Am 25. Februar 2026 fand gemeinsam mit dem traditionsreichen Fläming-Stammtisch in Mal’s Scheune die erste Folgeveranstaltung zum Visionstag unter dem Titel „Fläming Futures“ statt. Ziel des Abends war es, die Visionen für ein autarkes und lebenswertes Leben im Hohen Fläming im Jahr 2050 weiter zu konkretisieren.
Rückblick und Vision 2050
Die Veranstaltung knüpfte an die Ergebnisse des ersten Visionstags an, bei dem sieben zentrale Themenfelder für die Region identifiziert wurden:
- Regionale Wirtschaft: Fokus auf Handwerk und autarke Nahversorgung.
- Energie: Regenerative Versorgung in kommunaler Hand.
- Natur & Landschaft: Klimaresiliente Agrarlandschaften.
- Wohnen & Leben: Mehrgenerationenhäuser und Solidargemeinschaften.
- Gesundheit: Dezentrale Selbstorganisation, z. B. Pflege-WGs.
- Demokratie: Direkte politische Teilhabe und bedingungsloses Grundeinkommen.
- Arbeitswelt: Neue Arbeitsmodelle wie das 80/20-Prinzip & Mitarbeiterbeteiligung.

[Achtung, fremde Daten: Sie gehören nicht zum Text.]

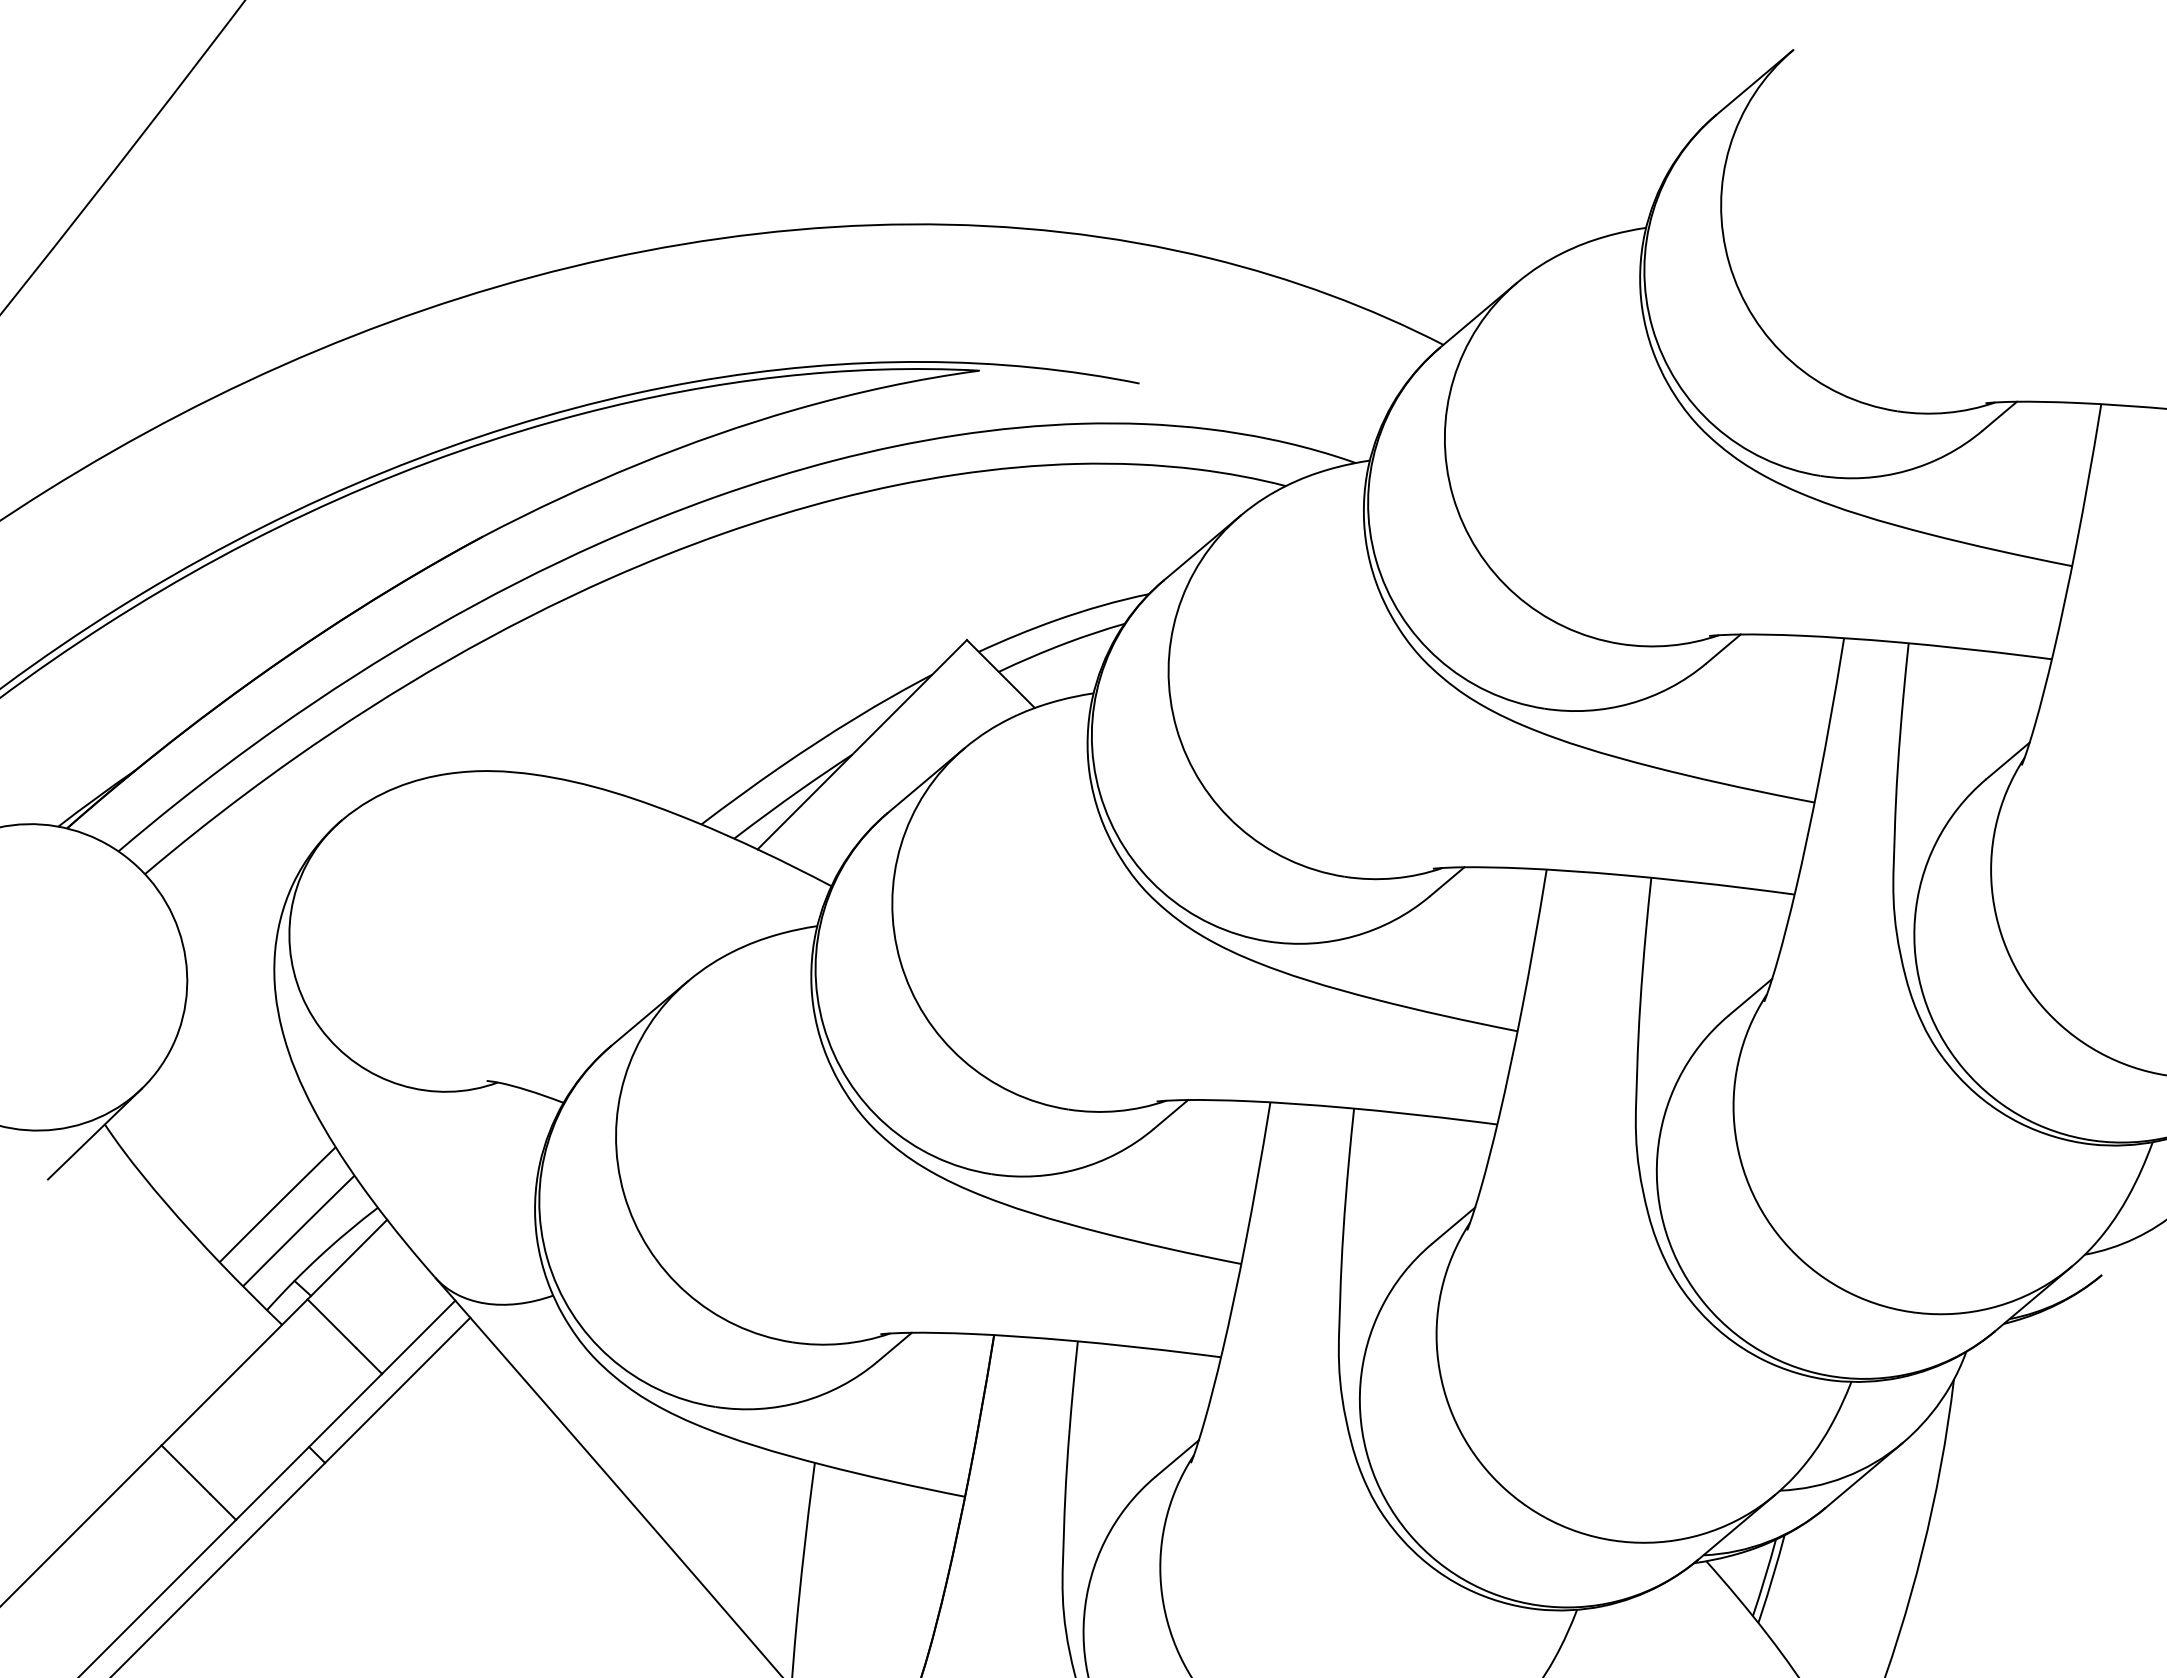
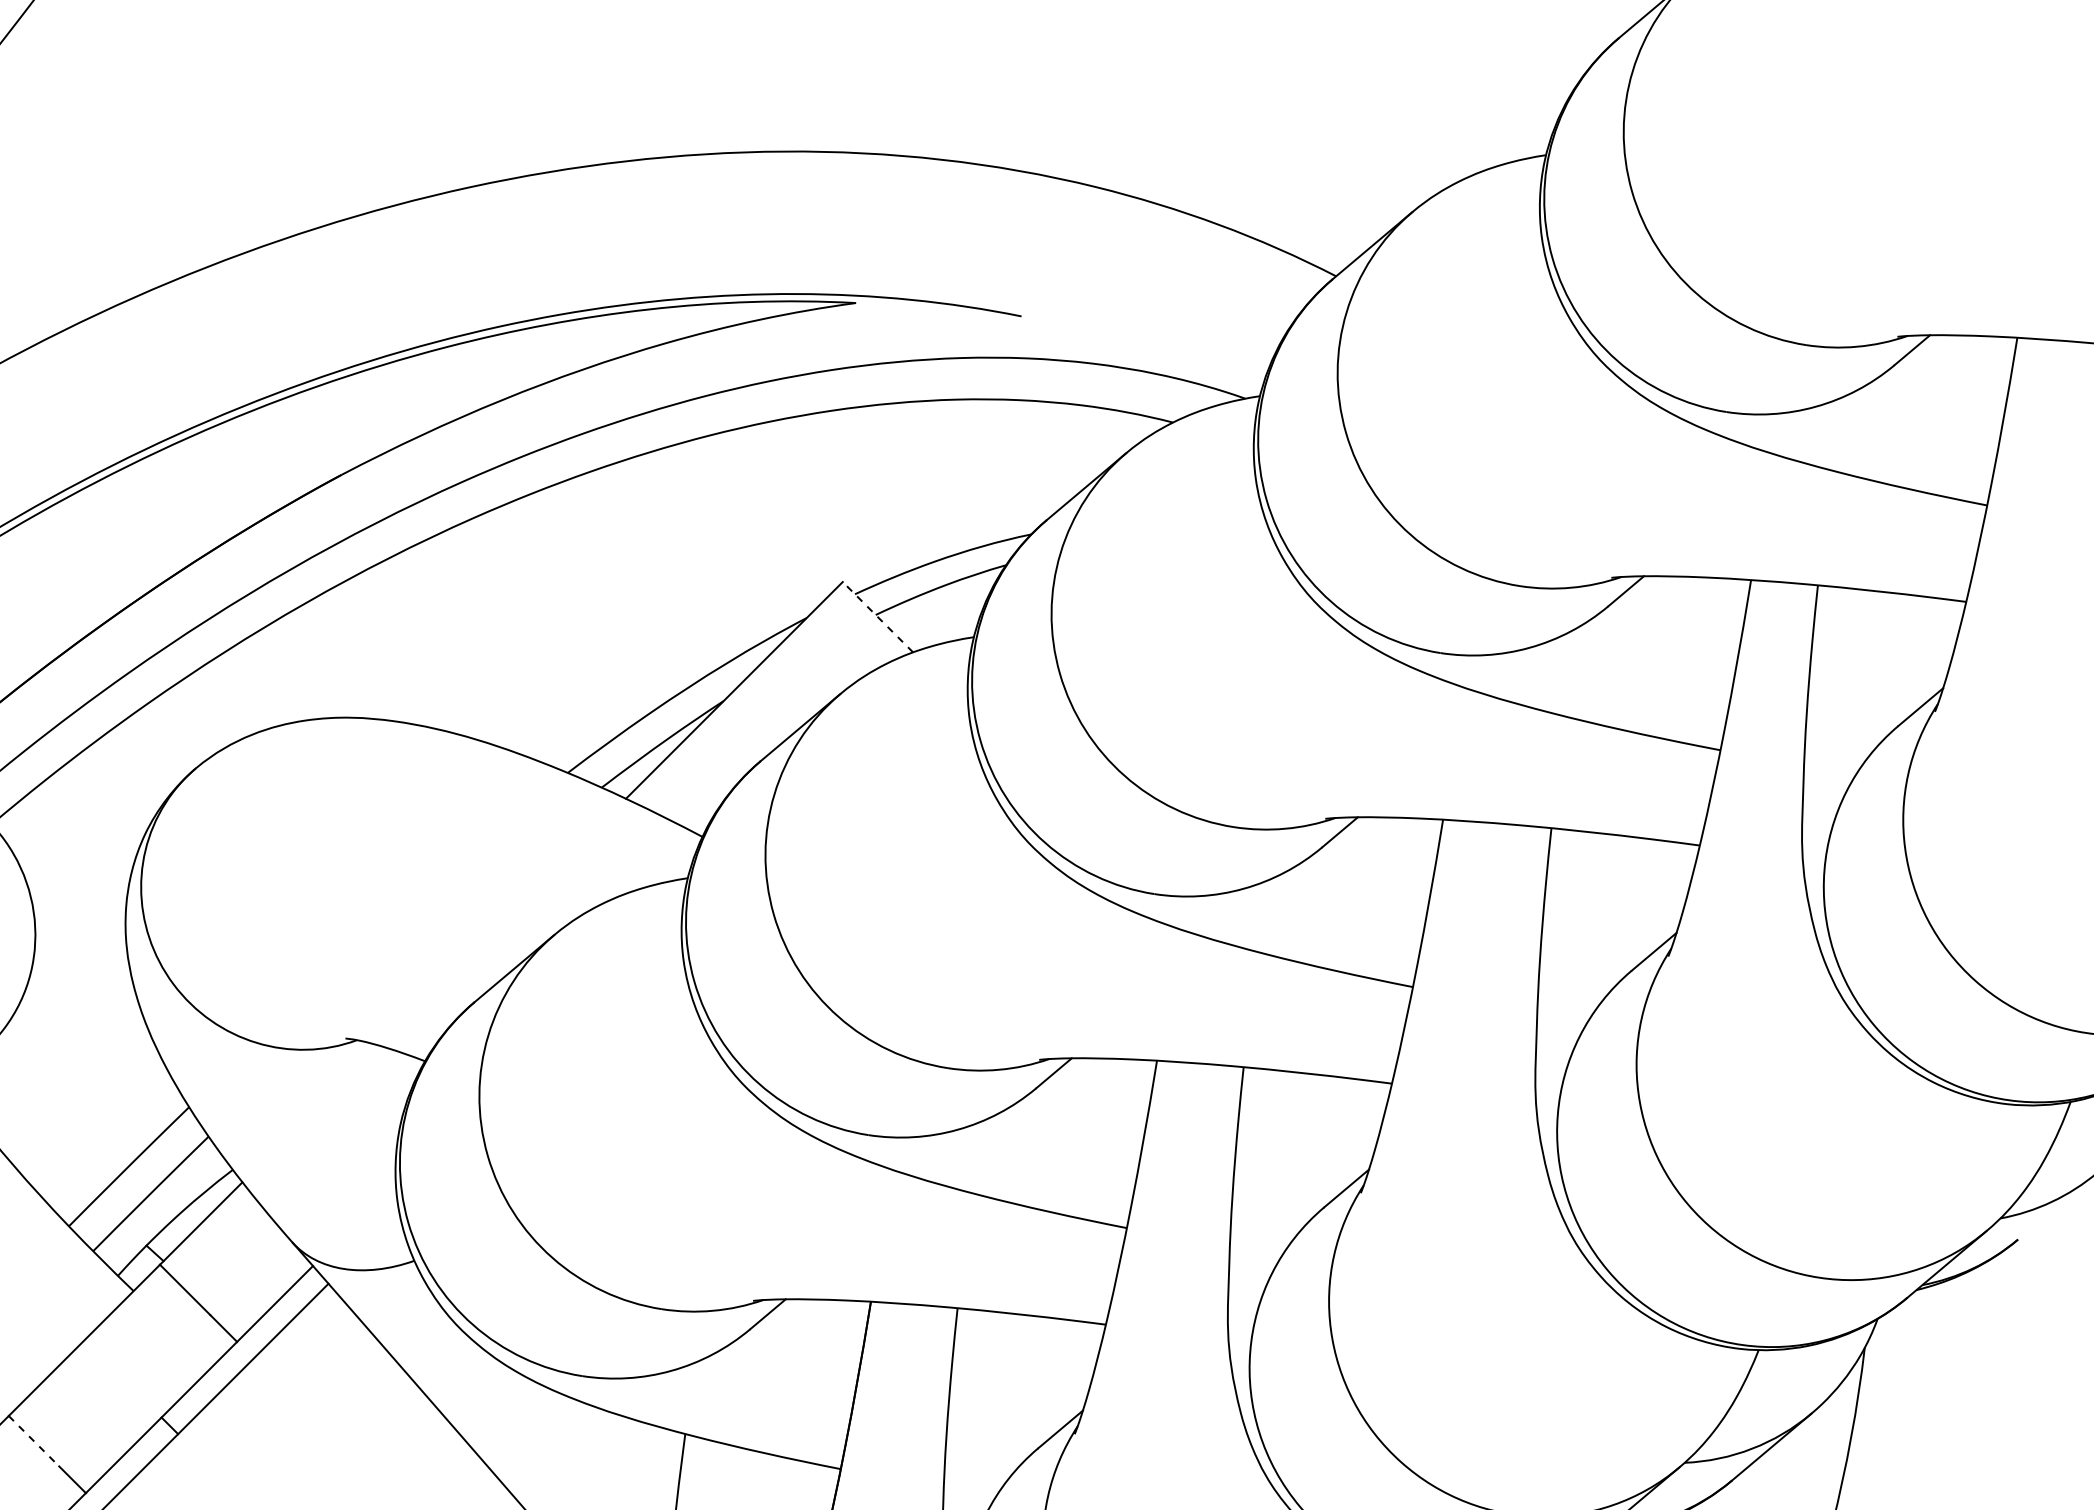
line: (1000, 673) -> (877, 616), solid -> dashed
line: (186, 1470) -> (34, 1441), solid -> dashed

Nicht alles ist regional umsetzbar – aber es gibt bereits viele Keimzellen für die meisten Ansätze. Die relevantesten Themen weiter zu verfolgen und nächste Schritte ins Auge zu fassen, war das Anliegen des Abends.
Eingangs hat Wolf mit einer Präsentation und einem Video den Grundstein für die folgende Diskussion gelegt, die Claudia gewohnt souverän moderierte.

Lebhafte Diskussion: Was bewegt die Region?
Dabei wurde deutlich, dass bereits viele positive Beispiele existieren, aber noch Lücken geschlossen werden müssen, die auf dem Visionstag nicht genügend berücksichtigt wurden. Besondere Aufmerksamkeit erhielten folgende Punkte:
- Fehlende Infrastruktur: Es mangelt an Verarbeitungsgewerbe für regionale Produkte wie Milch und Fleisch.
- Bildung & Jugend: Um Abwanderung zu verhindern, müssen junge Menschen frühzeitig in Prozesse einbezogen werden; freie Schulen sind hierbei ein wichtiger Baustein.
- Zusammenhalt: Es wurde der Wunsch nach einer engeren Verbindung zwischen Alteingesessenen und Zugezogenen geäußert.
- Ressourcen: Es fehlt oft an Menschen, die Initiativen langfristig mittragen und perspektivisch mitarbeiten.
Kernergebnis: Themenpaten für die Mitmachkonferenz
Ein wesentlicher Erfolg des Abends war die Benennung von Themenpaten, die ihre Bereiche nun mit Unterstützung des Ankerpunktes weiter vorantreiben:
- Nahversorgung: Mathias, Marion
- Wohnen: Fini, Georg
- Handwerk-Nachfolge: Thomas
- Wirtschaft: Marion, Caro
- Mobilität: Heiko (Smart Village Mobilitätscampus)
- Bürgerbeteiligung: Ellen
- Lokaljournalismus: Claudia
- KI: Heiko
Ausblick: Mitmachkonferenz und Kreativsause
Die Veranstaltung bildete den Auftakt für die kommende Mitmachkonferenz am 18. April. Dort werden die Themenpaten ihre Ideen vorstellen und weitere Mitstreiter suchen. Diese Konferenz dient als nächste wichtige Etappe, um konkrete Konzepte für die Kreativsause (6. bis 12. Juli) zu erarbeiten. Der „Ankerpunkt“ versteht sich dabei weiterhin als Initiator und Unterstützer, der Möglichkeitsräume für das Engagement der Bürgerinnen und Bürger öffnet.